Since the explosion of the Covid-19 pandemic in March, courts have turned to short- and long-term solutions to ensure that the public has continuous access to our justice system. Though most federal and state courts initially closed their doors to prevent the spread of Covid-19, many are now rapidly adapting their operations as they seek to establish a new normal.
The Brennan Center has been tracking and analyzing courts’ responses to the pandemic. It has also analyzed scholarship on the impact of video proceedings on access to justice and developed principles to inform the continued use of remote proceedings.
Limited in-person hearings proceed
Several jurisdictions have resumed some version of in-person proceedings while also adhering to social distancing precautions. As of September 10, 30 of the country’s 94 federal district courts had issued orders allowing jury trials to resume. Judges and court staff have implemented new policies to make sure that courtrooms are regularly cleaned and jurors are at least six feet from each other at all times. In the Northern District of Texas, for example, jurors are protected by plexiglass barriers and face shields.
Despite these precautions, courts have faced challenges. In Ohio’s Ashland County Common Pleas Court, a defendant and his counsel began exhibiting Covid-19 symptoms during jury selection and were taken to the hospital. Among federal district courts, at least nine have had employees test positive for Covid-19 since the outset of the pandemic.
Some legal defender services have expressed strong opposition to courts reopening for in-person appearances, arguing that doing so endangers the health of their clients, lawyers, and courthouse employees. In July, nine legal aid groups in New York City issued a letter to the state’s chief administrative judge urging him to roll back a new policy that would restart some in-person proceedings. The letter argues that the “pandemic has had a disproportionate impact on low income Black and Brown people, the same community that is also disproportionately arrested and represented in court cases in NYC and will bear the brunt of [the reopening].” On July 14, the eve of the courts’ scheduled reopening, the legal aid groups sued New York State’s Office of Court Administration. Their motion was denied by a federal judge at the end of the month.

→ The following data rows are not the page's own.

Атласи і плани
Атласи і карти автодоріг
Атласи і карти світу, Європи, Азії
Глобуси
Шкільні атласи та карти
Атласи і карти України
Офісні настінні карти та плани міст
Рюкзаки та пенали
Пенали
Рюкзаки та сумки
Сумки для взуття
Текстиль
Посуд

Evictions and foreclosures resume
Most states have allowed judges to resume eviction and foreclosure hearings, leaving as many as 30 to 40 million Americans housing insecure. The federal CARES Act’s temporary moratorium on certain evictions expired on July 24. However, on September 1, the Centers for Disease Control and Prevention ordered a halt on certain evictions nationwide through the end of the year to “prevent the further spread of Covid-19.” The practical impact of this order remains to be seen.

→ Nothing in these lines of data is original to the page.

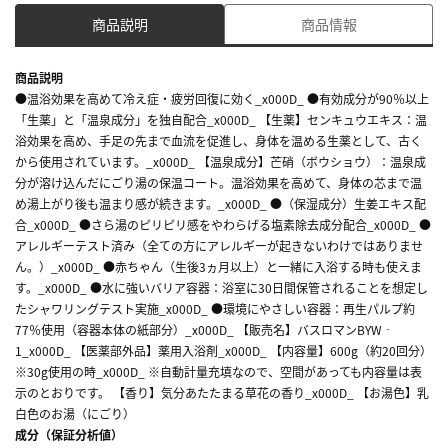
商品説明
商品情報
商品説明
●温浴効果を高めて冷え症・疲労回復に効く_x000D_ ●有効成分が90％以上
「生薬」と「温泉成分」を独自配合_x000D_ 【生薬】センキュウエキス：温
浴効果を高め、手足の先まで血流を促進し、身体を温める生薬として、古く
から使用されています。_x000D_ 【温泉成分】芒硝（ボウショウ）：温泉成
分が溶け込んだにごり湯の保温コート。温浴効果を高めて、身体の芯まで温
め湯上がり後も温まり感が続きます。_x000D_ ●（保湿成分）生姜エキス配
合_x000D_ ●さら湯のピリピリ感をやわらげる塩素除去成分配合_x000D_ ●
アレルギーテスト済み（全ての方にアレルギーが起きないわけではありませ
ん。）_x000D_ ●赤ちゃん（生後3ヵ月以上）と一緒に入浴する時も使えま
す。_x000D_ ●水に強いバリア容器：浴室に30日間保管されることを想定し
たシャワリングテスト実施_x000D_ ●環境にやさしい容器：再生パルプ約
77％使用（容器本体の紙部分）_x000D_ 【販売名】バスロマンBYW‐
1_x000D_ 【医薬部外品】薬用入浴剤_x000D_ 【内容量】600g（約20回分）
※30g使用の時_x000D_ ※自動計量充填なので、空間があっても内容量は表
示のとおりです。 【香り】気分あたたまる草花の香り_x000D_ 【お湯色】乳
白色のお湯（にごり）
成分（保証分析値）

In at least 26 states, including Georgia, Texas, and Florida, courts have been holding remote eviction and foreclosure hearings to remove people from their homes, according to the Wake Forest Law Health Justice Clinic. Evictions by Zoom have been criticized by some advocates as “cruel.” A missed call or a failed internet connection, they say, can be the “difference between housing and homelessness.”
But remote hearings have also allowed for public scrutiny of the eviction process. One case that attracted recent attention was that of Krisi Eiland, a single mother of three who became homeless after being evicted from her Kansas City, Missouri, home. During a remote hearing, the landlord’s representative was recorded as saying that the tenant was “not [his] problem” in a video that went viral in August.
Virtual proceedings remain the norm
The vast majority of federal and state courts implemented virtual court proceedings for at least part of the pandemic. The Supreme Court opted to postpone oral arguments in its spring cases before reassigning about half of them to be livestreamed as audio during the spring and early summer. As of September 10, at least 86 the country’s 94 district courts and all of the federal appellate courts were opting to hold at least some of their hearings remotely. And as many as 38 states currently either mandate or encourage their courts to use virtual hearings when possible.
In August, Texas held what is believed to be the first virtual criminal jury trial for a misdemeanor case. Later that month, Florida became the first state to hold a full civil jury trial entirely remotely.
Remote jury trials have not always been smooth sailing. In one California civil case, virtual jury selection prompted a mistrial motion, with the defendants alleging that the plaintiff appeared to be casually talking to some of the prospective jurors while the counsel and judge were in a separate video chat. The complaint also alleged that one prospective juror appeared to be laying in “a bed, curled up, and possibly asleep,” and that another juror was “working out on an elliptical machine.” The judge denied the motion, though the court subsequently instituted some changes to the video conferencing protocol by placing jurors, witnesses, and the parties in a “waiting room,” preventing them from interacting with each other whenever the judge is not present.
Though some courts had experimented with virtual proceedings in the past, such widespread use of this technology is unprecedented. Some judges have indicated that they would like to see video become a permanent feature of court operations, while others have expressed concern that remote proceedings hinder access to justice.
The Brennan Center has found that existing scholarship suggests reason for caution in the widespread adoption of video hearings. More research and broad stakeholder engagement are both critical as courts’ policies continue to evolve.